Start of Block

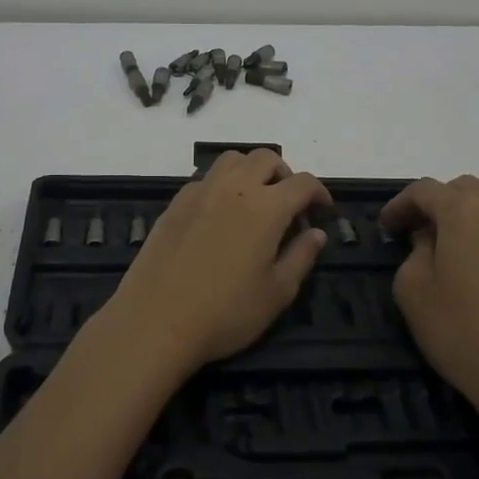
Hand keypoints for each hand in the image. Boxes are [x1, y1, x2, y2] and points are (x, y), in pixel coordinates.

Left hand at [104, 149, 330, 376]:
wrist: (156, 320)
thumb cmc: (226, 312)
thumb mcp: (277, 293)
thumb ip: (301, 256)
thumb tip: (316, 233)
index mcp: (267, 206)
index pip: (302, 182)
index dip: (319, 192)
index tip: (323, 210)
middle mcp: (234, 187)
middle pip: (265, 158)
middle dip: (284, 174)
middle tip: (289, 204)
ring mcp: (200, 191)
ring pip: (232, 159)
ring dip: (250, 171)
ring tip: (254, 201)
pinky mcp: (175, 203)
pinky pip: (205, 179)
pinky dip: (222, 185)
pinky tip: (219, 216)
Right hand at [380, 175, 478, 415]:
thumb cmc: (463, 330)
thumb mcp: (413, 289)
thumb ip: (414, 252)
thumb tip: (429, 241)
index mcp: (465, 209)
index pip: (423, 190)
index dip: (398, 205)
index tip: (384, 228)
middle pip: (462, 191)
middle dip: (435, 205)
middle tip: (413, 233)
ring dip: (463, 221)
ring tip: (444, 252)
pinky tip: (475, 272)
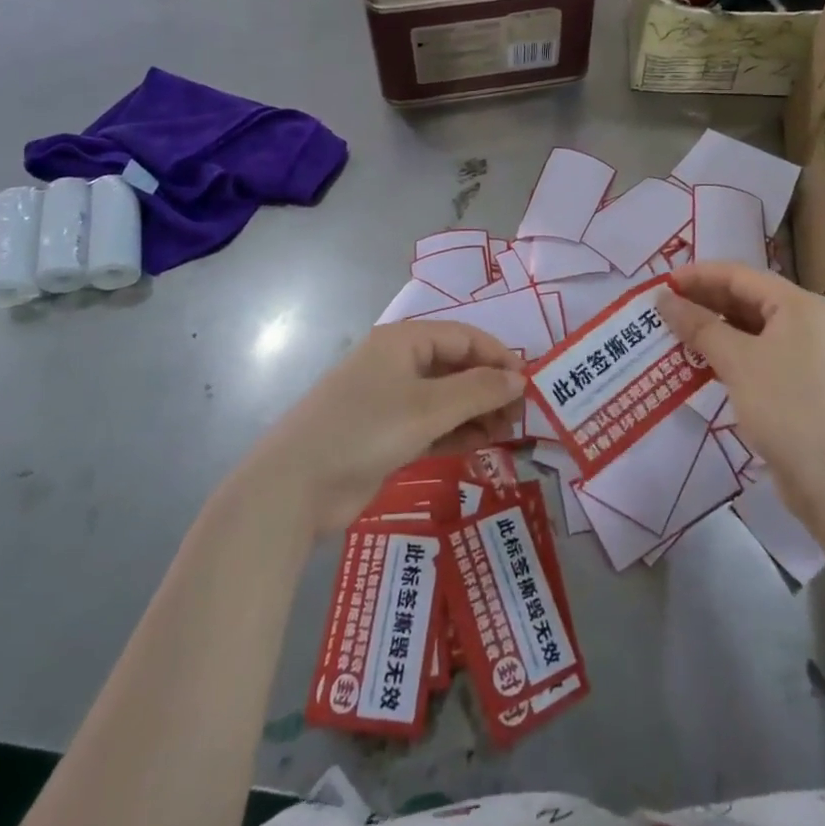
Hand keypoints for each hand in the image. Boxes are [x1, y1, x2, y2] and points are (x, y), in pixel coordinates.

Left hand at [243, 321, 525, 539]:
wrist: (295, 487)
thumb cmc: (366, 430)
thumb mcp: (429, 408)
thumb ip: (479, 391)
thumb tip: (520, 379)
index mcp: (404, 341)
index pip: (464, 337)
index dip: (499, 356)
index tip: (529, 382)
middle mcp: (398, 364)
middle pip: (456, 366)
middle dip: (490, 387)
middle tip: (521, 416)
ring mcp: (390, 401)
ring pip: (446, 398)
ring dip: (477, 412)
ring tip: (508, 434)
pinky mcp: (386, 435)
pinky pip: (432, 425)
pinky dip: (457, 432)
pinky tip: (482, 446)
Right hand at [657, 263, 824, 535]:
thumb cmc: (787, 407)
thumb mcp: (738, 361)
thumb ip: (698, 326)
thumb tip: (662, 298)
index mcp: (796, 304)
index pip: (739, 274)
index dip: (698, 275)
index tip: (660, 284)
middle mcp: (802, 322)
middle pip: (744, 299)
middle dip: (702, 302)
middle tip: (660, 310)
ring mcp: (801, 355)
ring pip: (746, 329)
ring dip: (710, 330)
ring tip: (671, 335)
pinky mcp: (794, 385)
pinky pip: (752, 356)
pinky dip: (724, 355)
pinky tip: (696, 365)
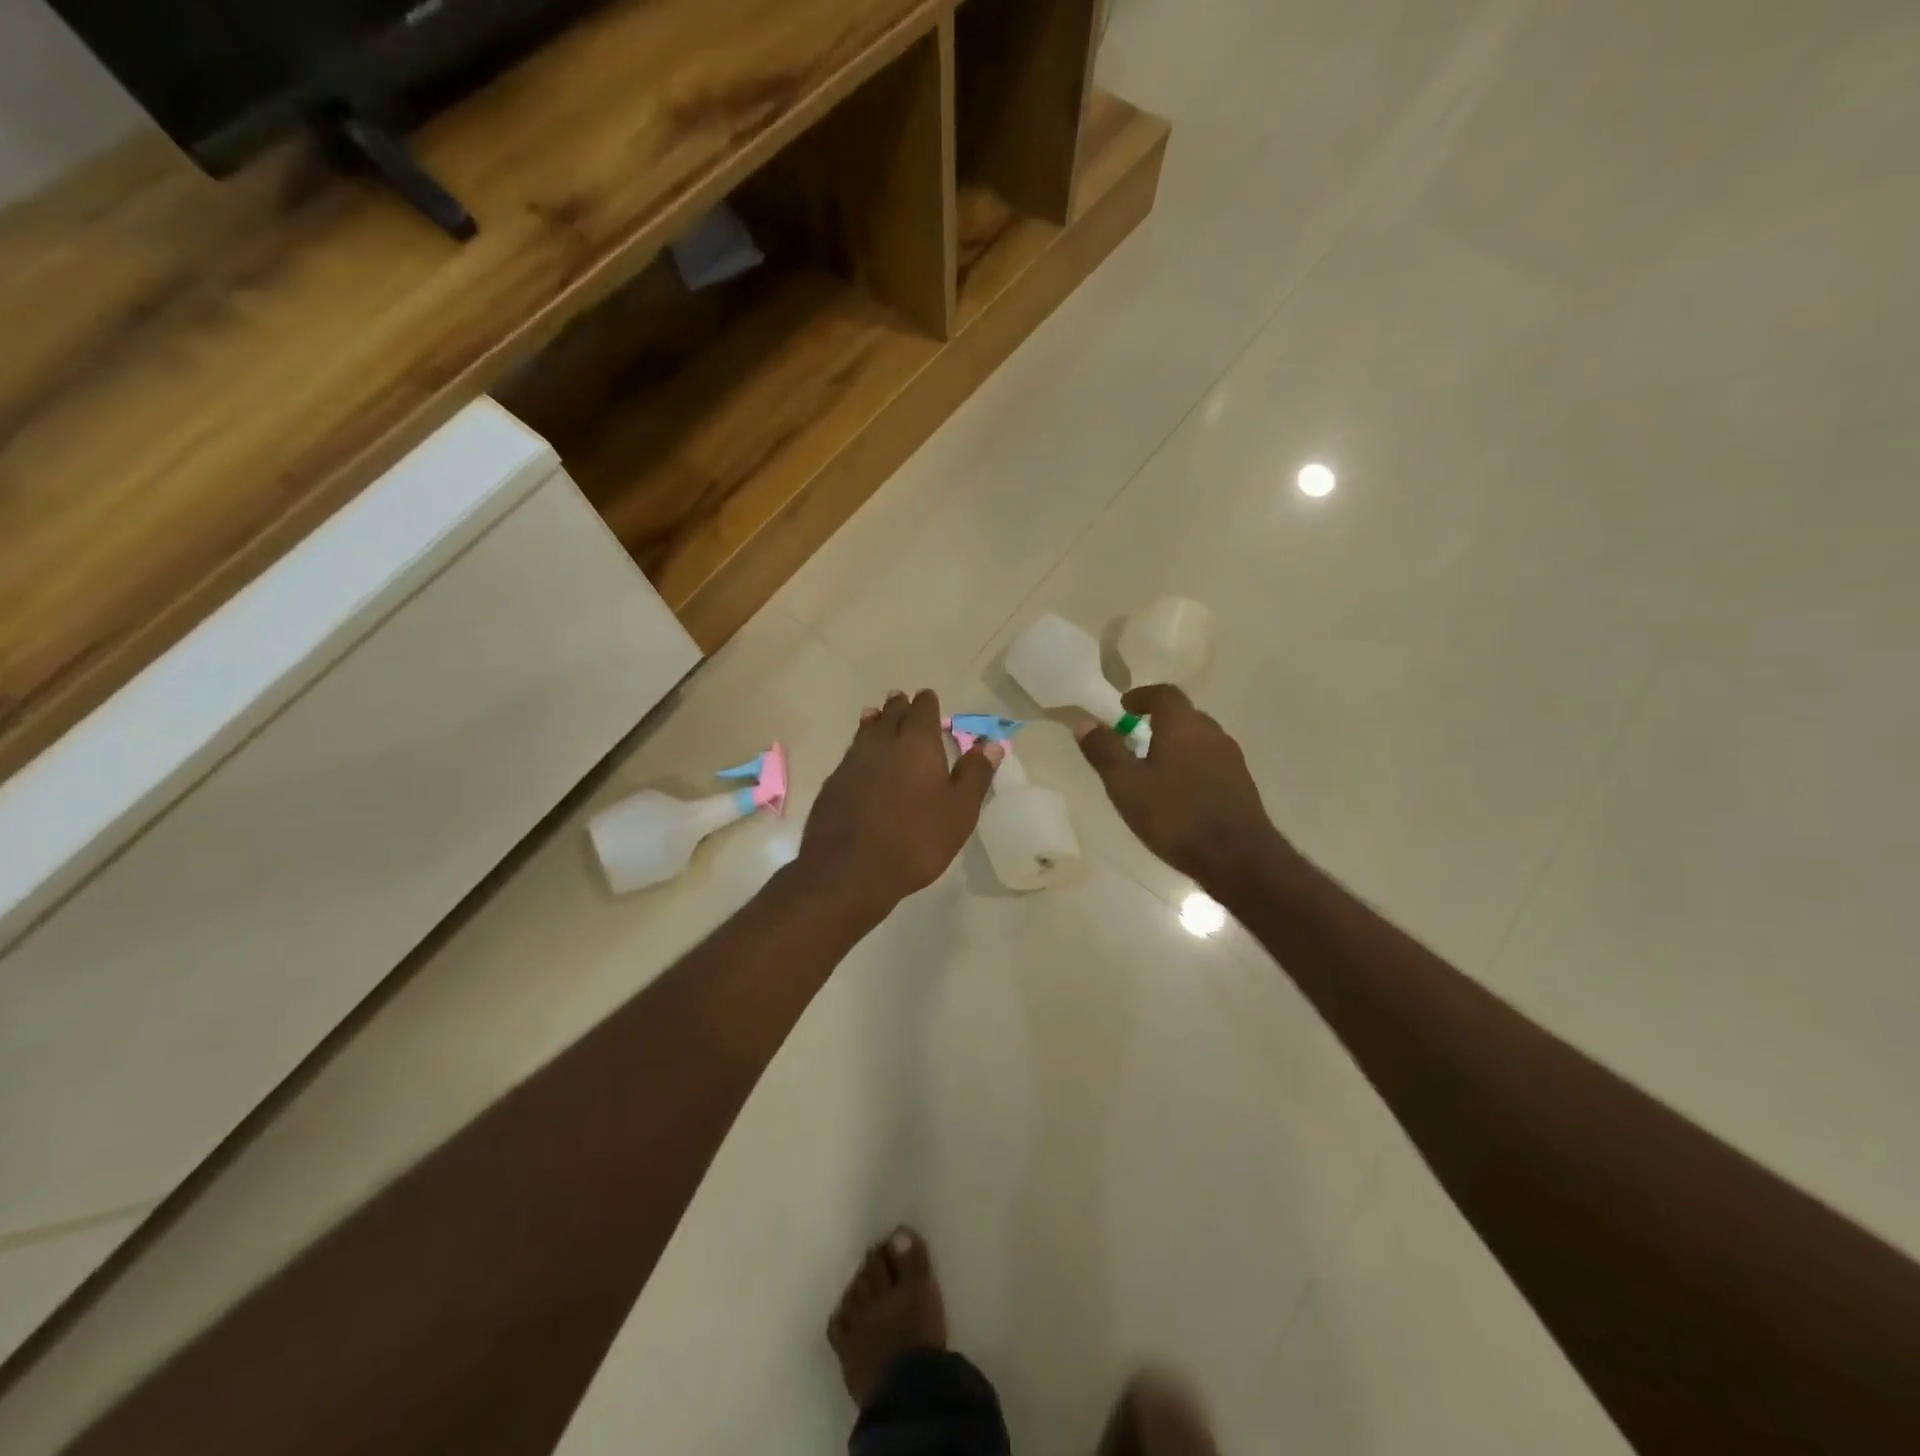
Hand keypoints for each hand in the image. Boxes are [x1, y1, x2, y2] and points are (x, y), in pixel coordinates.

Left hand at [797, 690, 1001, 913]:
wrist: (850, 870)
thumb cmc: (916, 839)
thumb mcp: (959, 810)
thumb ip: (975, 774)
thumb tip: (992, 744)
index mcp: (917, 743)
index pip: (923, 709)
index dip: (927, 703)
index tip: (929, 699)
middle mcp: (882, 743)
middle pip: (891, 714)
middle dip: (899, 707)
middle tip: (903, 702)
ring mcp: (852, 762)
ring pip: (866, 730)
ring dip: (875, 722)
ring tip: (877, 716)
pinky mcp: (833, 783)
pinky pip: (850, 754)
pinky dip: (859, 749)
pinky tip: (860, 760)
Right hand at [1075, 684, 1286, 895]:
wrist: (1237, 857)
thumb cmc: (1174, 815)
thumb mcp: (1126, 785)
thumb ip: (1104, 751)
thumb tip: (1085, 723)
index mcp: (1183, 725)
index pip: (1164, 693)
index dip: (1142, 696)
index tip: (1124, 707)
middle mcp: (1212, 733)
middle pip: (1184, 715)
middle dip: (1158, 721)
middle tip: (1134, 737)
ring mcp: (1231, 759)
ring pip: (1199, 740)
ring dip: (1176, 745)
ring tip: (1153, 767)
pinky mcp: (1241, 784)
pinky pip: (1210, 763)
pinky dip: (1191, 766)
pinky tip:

End of Block

__WHAT TO WORK ON__:
Go through the listing above and quote it exactly, apart from its images.

__REPLY TO THE EXERCISE__:
Hand keypoints for each hand in the image. Boxes are [x1, y1, x2, y2] and points are (x, y), in pixel coordinates.

Left hand at [104, 149, 330, 376]:
wrist: (156, 320)
thumb cmc: (226, 312)
thumb mcp: (277, 293)
thumb ip: (301, 256)
thumb tip: (316, 233)
index mcp: (267, 206)
index pip: (302, 182)
index dip: (319, 192)
index tip: (323, 210)
middle mcp: (234, 187)
middle pip: (265, 158)
middle dip: (284, 174)
middle tip: (289, 204)
ring mcp: (200, 191)
ring pip: (232, 159)
ring dip: (250, 171)
ring tip: (254, 201)
pinky mcp: (175, 203)
pinky pip: (205, 179)
pinky dip: (222, 185)
pinky tip: (219, 216)
Right hand at [380, 175, 478, 415]:
thumb cmc: (463, 330)
thumb mcp: (413, 289)
thumb ip: (414, 252)
thumb tip: (429, 241)
index mcp: (465, 209)
index pip: (423, 190)
index dip: (398, 205)
index tip: (384, 228)
middle pip: (462, 191)
middle dip: (435, 205)
middle tip: (413, 233)
ring dip: (463, 221)
ring tip: (444, 252)
pinky tip: (475, 272)
Hand keypoints for each hand in the image. Boxes are [x1, y1, x2, y2] and points are (x, y), in pixel coordinates.

Left hand at [243, 321, 525, 539]:
wrist: (295, 487)
thumb cmc: (366, 430)
thumb mcp: (429, 408)
thumb ip: (479, 391)
thumb tip: (520, 379)
index mcp: (404, 341)
index pip: (464, 337)
index dip: (499, 356)
index tip: (529, 382)
middle mcp: (398, 364)
middle pip: (456, 366)
middle dip: (490, 387)
middle tip: (521, 416)
ring mcp: (390, 401)
ring pip: (446, 398)
ring dip: (477, 412)
ring tip: (508, 434)
pinky mcp: (386, 435)
pinky pip: (432, 425)
pinky dip: (457, 432)
pinky tip: (482, 446)
Right hand at [657, 263, 824, 535]:
thumb cmc: (787, 407)
thumb mcp: (738, 361)
thumb ip: (698, 326)
thumb tip: (662, 298)
index mcp: (796, 304)
index pip: (739, 274)
index dip: (698, 275)
index tip: (660, 284)
middle mcp: (802, 322)
middle pip: (744, 299)
middle dip: (702, 302)
middle tip: (660, 310)
ring mcp: (801, 355)
ring pip: (746, 329)
ring dip: (710, 330)
ring tip: (671, 335)
pinky mcp: (794, 385)
pinky pip: (752, 356)
pinky dip: (724, 355)
pinky tip: (696, 365)
Hand keypoints for each hand in the image. Boxes are [x1, y1, x2, y2] and points are (x, y), in pixel coordinates.

Left hand at [797, 690, 1001, 913]:
wrist: (850, 870)
thumb cmc: (916, 839)
thumb mcp: (959, 810)
thumb ip: (975, 774)
thumb tip: (992, 744)
index mcp: (917, 743)
index pip: (923, 709)
index dip: (927, 703)
index tip: (929, 699)
middle mcp: (882, 743)
middle pip: (891, 714)
middle dip: (899, 707)
middle tip: (903, 702)
ring mcp: (852, 762)
ring pip: (866, 730)
ring dip: (875, 722)
ring tip: (877, 716)
pinky mcp: (833, 783)
pinky pip: (850, 754)
pinky dip: (859, 749)
pinky tip: (860, 760)
Right hand at [1075, 684, 1286, 895]:
wrist: (1237, 857)
thumb cmc: (1174, 815)
thumb mcp: (1126, 785)
thumb ip: (1104, 751)
thumb tip: (1085, 723)
index mcp: (1183, 725)
index pip: (1164, 693)
index dip: (1142, 696)
index tip: (1124, 707)
middle mcp: (1212, 733)
middle pip: (1184, 715)
middle dip: (1158, 721)
middle tip: (1134, 737)
ring mcp: (1231, 759)
ring pip: (1199, 740)
ring dip: (1176, 745)
ring tip: (1153, 767)
pinky mcp: (1241, 784)
pinky pip: (1210, 763)
pinky dip: (1191, 766)
pinky tip:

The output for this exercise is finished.